Forkim Desak KPK Usut Anggaran “Siluman” Rp96 Miliar di DPRD

Surat Laporan. [doc.klise]

KLISE, KAB BEKASI — Forum Komunikasi Intelektual Muda Indonesia (FORKIM) mendesak Komisi Pemberantasan Korupsi (KPK) agar bersikap objektif dalam menangani laporan gratifikasi yang diduga melibatkan Ketua dan Anggota DPRD Kabupaten Bekasi dalam Kasus anggaran “siluman” sebesar Rp96 Milyar Tahun Anggaran 2022.

“Berdasarkan Pasal 5 huruf a, b, dan c UU KPK, Lembaga antirasuah itu dituntut untuk menjalankan asas kepastian hukum, keterbukaan, dan akuntabilitas dalam menjalankan tugas dan wewenangnya Agar KPK dapat bertindak objektif dalam penanganan perkara ini,” tegas Ketua Forkim, Mulyadi melalui keterangan tertulis, Jum’at (26/1/2024).

Mulyadi mengatakan pengusutan dari laporan yang masuk ke KPK tertanggal 21 Agustus 2023 lalu harus dilakukan KPK tidak ragu meningkatkan dugaan tersebut ke Penyidikan jika ditemukan bukti permulaan yang cukup.

“Adapun laporan atas dugaan gratifikasi pembagian proyek yang diduga di atur oleh Eksekutif untuk dibagikan kepada oknum Anggota DPRD melalui Ketua DPRD Kabupaten Bekasi agar memuluskan Paripurna Pertanggungjawaban APBD Tahun Anggaran 2022,” papar Mulyadi.

Mulyadi menyampaikan bahwa adanya dugaan piloting Proyek yang diterima oleh Ketua DPRD Kabupaten Bekasi, HM. Bn. Holik Qodratulloh sebesar Rp7,191,900,000 untuk 36 Titik dalam kegiatan lanjutan, diantara:

  1. 1. Peningkatan Drainase Lingkungan Perum Permata Cikarang Selatan RT.001 dan RT 002, RW 015 Desa Sukadami.
  2. Peningkatan Jalan Lingkungan Perum Cikarang Permai RT 001/RW 011 Desa Sukadami.
  3. Peningkatan Jalan Lingkungan Jl Kedasih 4 Perum Cikarang Baru RT 001 & RT 002/RW 010 Desa Mekarmukti.

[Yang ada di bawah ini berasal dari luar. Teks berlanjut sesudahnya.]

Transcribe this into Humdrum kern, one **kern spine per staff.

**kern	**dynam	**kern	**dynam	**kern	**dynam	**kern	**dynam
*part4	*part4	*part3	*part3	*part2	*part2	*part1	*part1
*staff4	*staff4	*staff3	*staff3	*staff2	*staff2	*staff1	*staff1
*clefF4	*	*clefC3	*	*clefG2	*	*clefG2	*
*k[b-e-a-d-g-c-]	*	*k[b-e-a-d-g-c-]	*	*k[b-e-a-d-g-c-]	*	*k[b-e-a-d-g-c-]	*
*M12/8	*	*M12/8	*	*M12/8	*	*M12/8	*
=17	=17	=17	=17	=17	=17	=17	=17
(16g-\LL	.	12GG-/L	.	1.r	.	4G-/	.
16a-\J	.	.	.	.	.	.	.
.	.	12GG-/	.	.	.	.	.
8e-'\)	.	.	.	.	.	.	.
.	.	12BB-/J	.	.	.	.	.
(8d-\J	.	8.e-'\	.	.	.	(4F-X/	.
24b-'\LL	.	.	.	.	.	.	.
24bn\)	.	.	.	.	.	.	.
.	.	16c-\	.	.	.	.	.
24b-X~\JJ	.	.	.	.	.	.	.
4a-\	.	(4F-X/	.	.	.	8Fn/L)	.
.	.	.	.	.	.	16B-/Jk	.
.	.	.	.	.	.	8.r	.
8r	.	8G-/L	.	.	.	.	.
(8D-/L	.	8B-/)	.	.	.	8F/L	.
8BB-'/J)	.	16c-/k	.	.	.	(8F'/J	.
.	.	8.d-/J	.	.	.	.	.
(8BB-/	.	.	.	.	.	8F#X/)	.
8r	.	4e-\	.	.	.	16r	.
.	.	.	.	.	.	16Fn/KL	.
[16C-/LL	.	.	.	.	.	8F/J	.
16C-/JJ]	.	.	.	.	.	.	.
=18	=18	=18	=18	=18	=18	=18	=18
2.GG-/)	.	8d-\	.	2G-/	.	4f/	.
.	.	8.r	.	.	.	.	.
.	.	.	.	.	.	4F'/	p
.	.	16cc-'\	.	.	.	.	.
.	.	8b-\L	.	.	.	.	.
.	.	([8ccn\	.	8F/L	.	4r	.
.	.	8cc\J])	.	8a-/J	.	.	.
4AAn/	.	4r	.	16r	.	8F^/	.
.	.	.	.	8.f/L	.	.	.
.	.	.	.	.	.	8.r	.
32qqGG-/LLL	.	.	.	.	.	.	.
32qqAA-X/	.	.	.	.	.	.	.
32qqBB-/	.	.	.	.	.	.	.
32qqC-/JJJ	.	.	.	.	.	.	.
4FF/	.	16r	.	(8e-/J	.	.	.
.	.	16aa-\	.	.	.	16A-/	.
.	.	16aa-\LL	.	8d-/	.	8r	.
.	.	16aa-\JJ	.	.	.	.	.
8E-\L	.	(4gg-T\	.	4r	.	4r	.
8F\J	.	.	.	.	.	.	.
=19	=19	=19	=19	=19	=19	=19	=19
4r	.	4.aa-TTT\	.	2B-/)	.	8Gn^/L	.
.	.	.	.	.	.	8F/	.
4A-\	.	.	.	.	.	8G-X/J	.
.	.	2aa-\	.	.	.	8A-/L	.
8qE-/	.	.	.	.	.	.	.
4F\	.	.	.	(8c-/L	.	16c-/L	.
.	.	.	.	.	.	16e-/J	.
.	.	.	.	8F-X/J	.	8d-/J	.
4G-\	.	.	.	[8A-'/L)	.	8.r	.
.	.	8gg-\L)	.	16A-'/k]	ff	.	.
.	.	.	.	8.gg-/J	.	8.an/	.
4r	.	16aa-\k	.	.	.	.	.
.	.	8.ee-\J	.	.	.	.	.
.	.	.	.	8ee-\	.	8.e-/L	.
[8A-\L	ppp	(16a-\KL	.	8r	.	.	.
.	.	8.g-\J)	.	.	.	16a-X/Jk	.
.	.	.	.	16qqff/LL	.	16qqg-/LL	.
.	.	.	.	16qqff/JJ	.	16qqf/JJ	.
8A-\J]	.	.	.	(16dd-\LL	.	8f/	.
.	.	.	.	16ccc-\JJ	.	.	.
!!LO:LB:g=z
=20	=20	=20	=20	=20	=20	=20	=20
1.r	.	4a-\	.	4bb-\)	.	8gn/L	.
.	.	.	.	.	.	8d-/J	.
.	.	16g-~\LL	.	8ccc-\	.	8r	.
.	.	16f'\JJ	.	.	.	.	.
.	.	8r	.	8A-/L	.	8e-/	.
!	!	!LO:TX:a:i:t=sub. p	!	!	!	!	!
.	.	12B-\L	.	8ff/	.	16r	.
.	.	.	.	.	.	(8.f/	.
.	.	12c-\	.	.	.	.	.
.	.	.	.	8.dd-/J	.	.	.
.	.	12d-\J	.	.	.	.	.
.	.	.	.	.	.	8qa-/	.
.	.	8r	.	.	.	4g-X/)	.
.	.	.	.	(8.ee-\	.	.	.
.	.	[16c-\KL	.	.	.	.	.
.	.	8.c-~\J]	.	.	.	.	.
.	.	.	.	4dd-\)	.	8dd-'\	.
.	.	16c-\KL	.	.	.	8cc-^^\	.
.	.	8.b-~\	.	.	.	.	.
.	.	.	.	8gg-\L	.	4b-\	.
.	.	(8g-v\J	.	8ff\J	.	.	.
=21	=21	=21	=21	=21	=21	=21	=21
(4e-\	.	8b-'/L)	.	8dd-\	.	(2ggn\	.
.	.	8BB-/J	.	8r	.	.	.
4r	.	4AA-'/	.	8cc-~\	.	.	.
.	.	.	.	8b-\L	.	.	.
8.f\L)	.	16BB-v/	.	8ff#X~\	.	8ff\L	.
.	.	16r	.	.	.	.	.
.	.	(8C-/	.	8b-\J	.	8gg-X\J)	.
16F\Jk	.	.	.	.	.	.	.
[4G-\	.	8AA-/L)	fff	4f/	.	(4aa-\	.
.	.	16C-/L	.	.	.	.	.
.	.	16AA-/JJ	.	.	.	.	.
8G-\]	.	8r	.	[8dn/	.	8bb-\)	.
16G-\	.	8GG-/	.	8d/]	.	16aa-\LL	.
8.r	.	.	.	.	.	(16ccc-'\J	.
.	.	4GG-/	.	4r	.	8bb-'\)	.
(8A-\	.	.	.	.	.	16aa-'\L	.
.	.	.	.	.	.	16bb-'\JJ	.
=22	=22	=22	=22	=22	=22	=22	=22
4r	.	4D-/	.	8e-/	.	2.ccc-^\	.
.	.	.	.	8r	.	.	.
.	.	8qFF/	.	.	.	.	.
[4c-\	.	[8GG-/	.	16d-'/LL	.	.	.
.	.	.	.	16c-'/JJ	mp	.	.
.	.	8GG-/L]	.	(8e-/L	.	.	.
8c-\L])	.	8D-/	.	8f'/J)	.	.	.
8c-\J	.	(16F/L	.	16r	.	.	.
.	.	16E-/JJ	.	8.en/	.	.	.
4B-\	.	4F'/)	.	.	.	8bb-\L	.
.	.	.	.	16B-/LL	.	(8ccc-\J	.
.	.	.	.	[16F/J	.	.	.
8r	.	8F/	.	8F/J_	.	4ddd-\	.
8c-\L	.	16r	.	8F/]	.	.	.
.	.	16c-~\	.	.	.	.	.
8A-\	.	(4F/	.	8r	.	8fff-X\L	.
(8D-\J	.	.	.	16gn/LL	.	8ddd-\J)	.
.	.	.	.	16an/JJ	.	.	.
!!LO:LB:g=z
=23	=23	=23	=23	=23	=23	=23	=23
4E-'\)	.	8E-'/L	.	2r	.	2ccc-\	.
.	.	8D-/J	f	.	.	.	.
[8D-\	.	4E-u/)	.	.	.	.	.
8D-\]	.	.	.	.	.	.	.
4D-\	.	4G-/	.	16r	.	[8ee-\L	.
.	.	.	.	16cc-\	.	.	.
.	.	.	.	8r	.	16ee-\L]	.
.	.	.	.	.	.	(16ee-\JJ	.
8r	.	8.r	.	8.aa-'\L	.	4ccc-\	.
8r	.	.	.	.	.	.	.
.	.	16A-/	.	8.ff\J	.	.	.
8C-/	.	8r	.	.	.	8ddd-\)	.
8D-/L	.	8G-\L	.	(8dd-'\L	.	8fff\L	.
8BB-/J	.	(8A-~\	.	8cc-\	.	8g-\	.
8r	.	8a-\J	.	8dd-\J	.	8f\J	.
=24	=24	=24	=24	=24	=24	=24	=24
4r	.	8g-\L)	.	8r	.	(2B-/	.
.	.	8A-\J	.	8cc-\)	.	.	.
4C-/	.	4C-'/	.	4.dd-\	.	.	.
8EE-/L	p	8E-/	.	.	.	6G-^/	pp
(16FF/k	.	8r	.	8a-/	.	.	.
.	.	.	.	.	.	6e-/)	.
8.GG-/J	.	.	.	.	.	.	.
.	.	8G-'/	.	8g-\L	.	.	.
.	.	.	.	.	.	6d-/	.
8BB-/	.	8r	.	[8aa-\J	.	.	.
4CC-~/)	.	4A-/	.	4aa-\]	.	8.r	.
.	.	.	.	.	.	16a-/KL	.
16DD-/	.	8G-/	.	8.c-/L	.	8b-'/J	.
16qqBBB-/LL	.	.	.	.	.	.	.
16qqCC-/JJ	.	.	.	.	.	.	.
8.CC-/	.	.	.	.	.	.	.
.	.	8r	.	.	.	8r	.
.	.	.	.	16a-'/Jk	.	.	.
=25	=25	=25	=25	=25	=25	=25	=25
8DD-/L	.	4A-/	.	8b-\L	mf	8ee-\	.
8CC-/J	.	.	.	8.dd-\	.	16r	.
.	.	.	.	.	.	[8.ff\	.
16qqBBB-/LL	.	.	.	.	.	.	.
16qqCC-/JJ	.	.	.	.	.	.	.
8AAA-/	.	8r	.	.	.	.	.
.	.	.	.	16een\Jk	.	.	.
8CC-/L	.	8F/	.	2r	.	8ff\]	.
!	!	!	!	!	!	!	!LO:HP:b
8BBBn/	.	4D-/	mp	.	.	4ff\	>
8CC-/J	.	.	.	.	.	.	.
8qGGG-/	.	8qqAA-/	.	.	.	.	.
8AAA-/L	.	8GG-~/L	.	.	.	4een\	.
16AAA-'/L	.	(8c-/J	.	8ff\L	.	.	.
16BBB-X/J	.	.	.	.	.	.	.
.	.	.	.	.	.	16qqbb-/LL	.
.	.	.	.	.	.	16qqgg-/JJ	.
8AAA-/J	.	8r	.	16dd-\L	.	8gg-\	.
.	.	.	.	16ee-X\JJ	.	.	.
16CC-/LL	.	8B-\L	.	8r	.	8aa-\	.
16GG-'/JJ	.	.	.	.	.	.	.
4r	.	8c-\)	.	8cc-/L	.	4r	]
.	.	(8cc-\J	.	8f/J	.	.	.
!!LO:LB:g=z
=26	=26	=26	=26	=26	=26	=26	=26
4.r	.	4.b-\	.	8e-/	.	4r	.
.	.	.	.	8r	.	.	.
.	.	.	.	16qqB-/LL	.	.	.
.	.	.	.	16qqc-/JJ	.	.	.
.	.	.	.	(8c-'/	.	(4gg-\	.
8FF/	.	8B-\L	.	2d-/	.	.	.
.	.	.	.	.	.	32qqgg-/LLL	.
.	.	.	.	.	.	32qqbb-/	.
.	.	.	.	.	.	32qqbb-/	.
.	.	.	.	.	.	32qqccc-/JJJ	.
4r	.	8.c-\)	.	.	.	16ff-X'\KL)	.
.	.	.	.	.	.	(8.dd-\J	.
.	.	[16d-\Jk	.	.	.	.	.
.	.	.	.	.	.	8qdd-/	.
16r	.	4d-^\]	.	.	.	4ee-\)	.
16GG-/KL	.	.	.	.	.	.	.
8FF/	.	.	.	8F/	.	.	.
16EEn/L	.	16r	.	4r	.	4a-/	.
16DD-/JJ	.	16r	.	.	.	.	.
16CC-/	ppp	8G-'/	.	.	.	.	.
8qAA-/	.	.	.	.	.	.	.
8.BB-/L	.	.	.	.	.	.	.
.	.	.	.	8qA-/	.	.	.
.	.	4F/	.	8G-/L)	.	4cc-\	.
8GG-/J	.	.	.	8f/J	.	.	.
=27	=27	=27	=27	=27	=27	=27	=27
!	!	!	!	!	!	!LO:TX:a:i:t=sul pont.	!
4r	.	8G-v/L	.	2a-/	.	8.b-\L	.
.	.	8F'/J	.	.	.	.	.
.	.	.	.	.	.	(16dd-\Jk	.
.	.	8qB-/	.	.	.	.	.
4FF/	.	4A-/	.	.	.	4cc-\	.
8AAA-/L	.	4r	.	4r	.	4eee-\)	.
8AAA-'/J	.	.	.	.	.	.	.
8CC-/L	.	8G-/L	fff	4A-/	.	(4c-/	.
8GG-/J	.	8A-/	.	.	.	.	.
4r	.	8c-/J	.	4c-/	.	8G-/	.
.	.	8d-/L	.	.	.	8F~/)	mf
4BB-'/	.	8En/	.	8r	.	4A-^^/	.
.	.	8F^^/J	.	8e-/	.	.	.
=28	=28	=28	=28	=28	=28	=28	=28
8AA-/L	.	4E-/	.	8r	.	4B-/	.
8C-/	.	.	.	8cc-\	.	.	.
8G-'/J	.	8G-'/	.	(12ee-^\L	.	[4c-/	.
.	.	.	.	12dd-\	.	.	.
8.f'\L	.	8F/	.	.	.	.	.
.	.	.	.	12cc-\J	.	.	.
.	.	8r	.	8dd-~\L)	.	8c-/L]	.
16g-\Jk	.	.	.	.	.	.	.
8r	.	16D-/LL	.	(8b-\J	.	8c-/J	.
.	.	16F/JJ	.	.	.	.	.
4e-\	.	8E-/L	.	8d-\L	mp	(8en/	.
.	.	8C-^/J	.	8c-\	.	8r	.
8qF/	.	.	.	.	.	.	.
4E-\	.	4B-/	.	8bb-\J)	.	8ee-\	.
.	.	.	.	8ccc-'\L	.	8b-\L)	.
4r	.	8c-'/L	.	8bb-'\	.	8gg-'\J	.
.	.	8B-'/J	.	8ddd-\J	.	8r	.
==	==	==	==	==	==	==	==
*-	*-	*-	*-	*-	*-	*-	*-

Mulyadi mengatakan, dugaan plotingan proyek keseluruhan Rp96 Miliar ini seakan menjadi lahan basah bagi para koruptor.

“Apalagi, proyek yang dibagikan ini sudah diatur dan di tempatkan di beberapa Dinas. Salah satunya SDAMBK dan Disperkimtan Pemerintah Kabupaten Bekasi,” cetusnya.

Mulyadi menambahkan, modus korupsi yang dilakukan oleh Anggota DPRD beragam, salah satu yang paling banyak dilakukan yakni suap menyuap. Ia menyebut terdapat sekitar 11 kasus korupsi yang dilakukan dengan menggunakan modus ini.

Mulyadi pun mendesak pihak-pihak terkait dapat segera mempercepat penuntasan penanganan perkara ini.

“Kami mendorong KPK melakukan supervisi karena kasusnya sudah berjalan lama, kasihan kalau daerah tetap dipimpin orang-orang yang bermasalah. Hal tersebut perlu diantisipasi mengingat Pemilu serentak 2024 akan dilangsungkan,” imbuh Mulyadi mengakhiri.